Por Natalia Rocchetti
Al despertarse, apoyó sus pies descalzos en el piso embaldosado y estiró la cobija que había dejado abultada en el colchón para envolverse con ella. No servía porque la camiseta que tenía puesta estaba vieja y gastada y se había vuelto casi tan fina como la nada. No servía porque el sobretodo que tenía encima estaba agujereado en varias partes y se le habían roto los botones, por lo que no se podía cerrar. No servía, porque la cobija era de lana, lana con tejidos espaciados y muy estirados por el tiempo. No servía, pero le daba cierta sensación de abrigo. Ahí, en algún lugar de su imaginación.
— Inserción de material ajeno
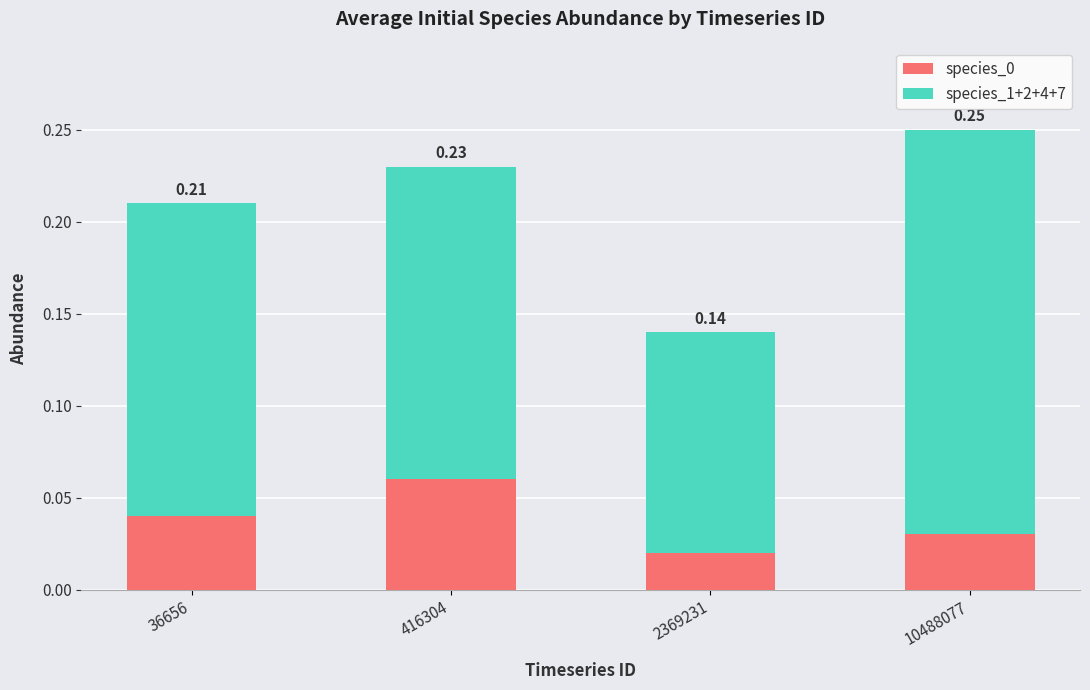

At which category is the sum across all series the highest?

10488077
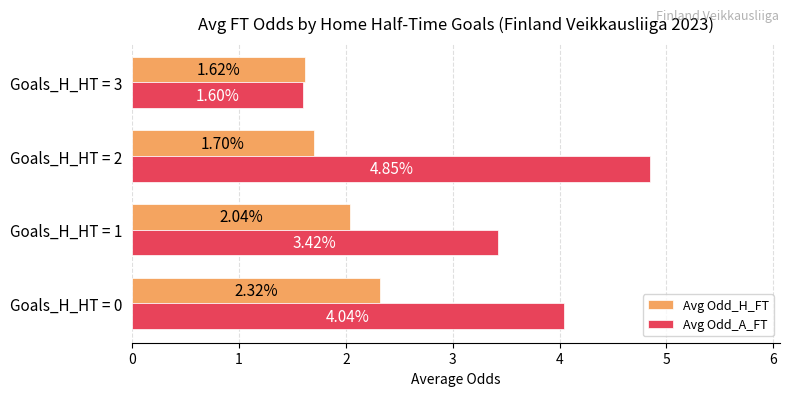

How many values in the Avg Odd_A_FT series are below 4?

2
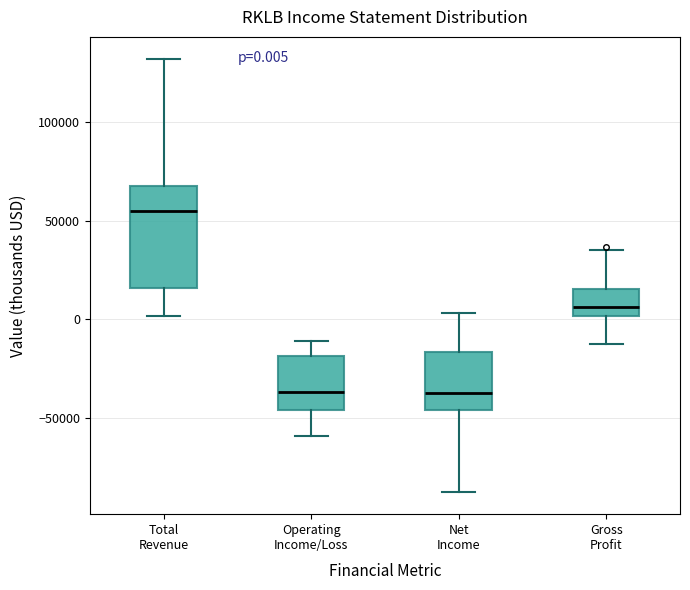

Which box's median line is the highest?

Total Revenue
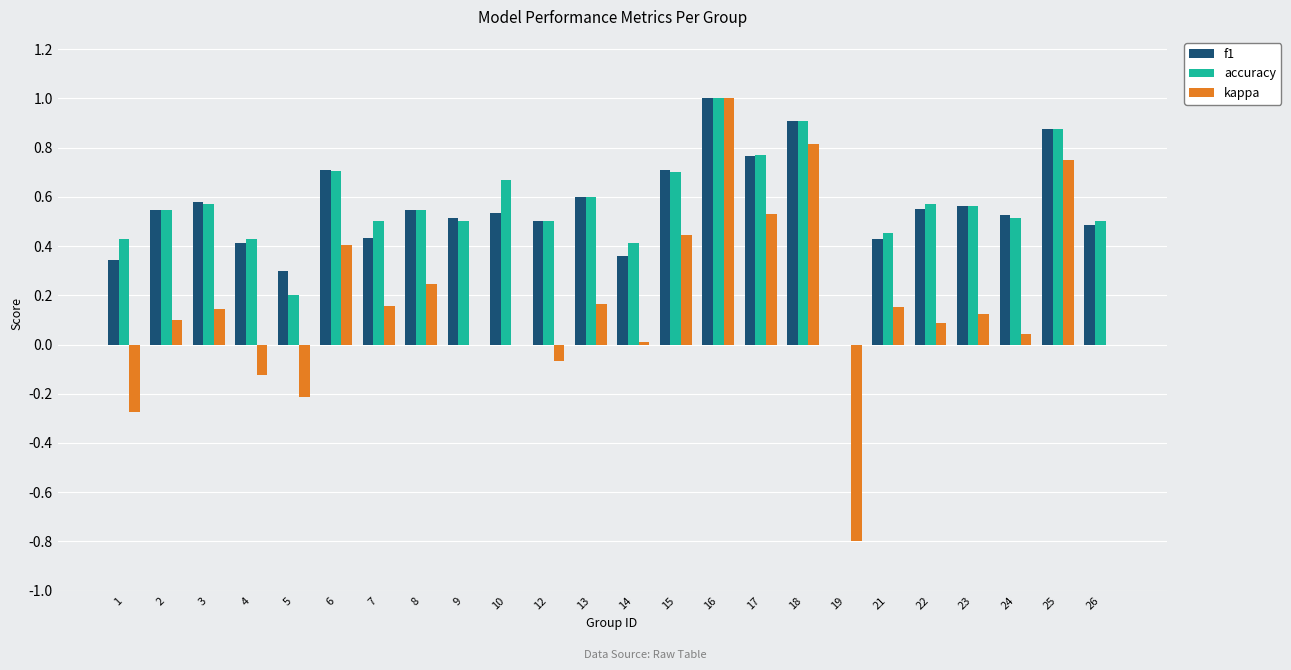

How many data points in f1 are above 0?

23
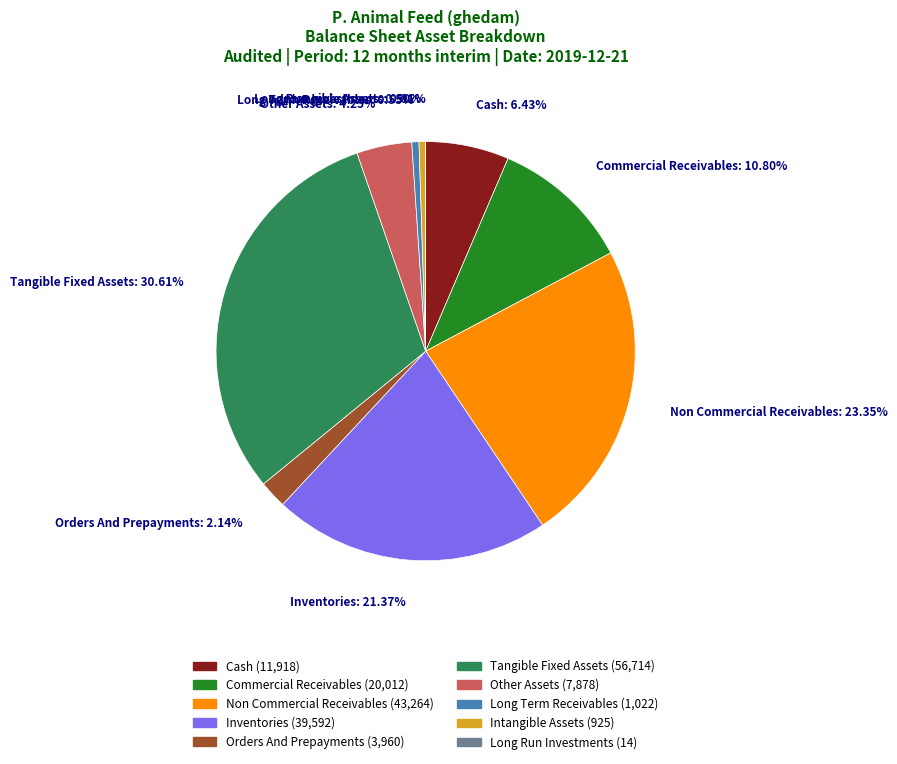

Does any single category account for the majority?

No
Estaba descalzo y no eran épocas para andar descalzo. Le había dado sus zapatos hermosos, resistentes y abrigados al chico que dormía en la esquina del Parque Rivadavia. No solía hacer eso, pero no eran épocas para andar descalzo y algo en la mirada del pibe le había hecho acordar a él. Se había visto reflejado literal y simbólicamente en sus ojos. Ahora se arrepentía, no eran épocas para andar descalzo.
Un viento seco e invernal se abría paso con firmeza por entre las copas de los árboles llevándose consigo varias hojas. Y otras cosas que le entraban en los ojos, irritándoselos. Mientras intentaba, en vano, encender el último cigarrillo que le quedaba, se acordó que la última vez que había tomado agua había sido a las diez de la mañana del día anterior y, de repente, sintió la sequedad en sus labios violetas. Labios que, a su vez, parecían dos chorizos recién sacados del freezer.
Su mandíbula se movía con gran agresividad poniendo en peligro varios de los dientes que tenía flojos al golpearlos entre ellos. Estaba más allá de su control. Este invierno finalmente se va a llevar mis dientes, pensó.
Por más de que apretara la cobija con más fuerza contra sí, cada vez la sentía menos en el cuerpo. Veía a la gente pasar con sus campera infladas y sus gorros de lana, sus botas y sus pantalones de corderoy. Todos muy apurados por llegar a algún lado, seguro con estufa. Él no tenía estufa, ni campera ni gorro ni botas ni pantalón de corderoy. Pero tenía la cobija. Que no servía. Irritado, la volvió a tirar arriba del colchón y, temblando, se acurrucó contra la pared. Pensó que no eran épocas para andar descalzo y se preguntó si habría alguna diferencia entre estar en el barrio de Caballito en la Ciudad de Buenos Aires en estas épocas y vivir en un iglú en Alaska.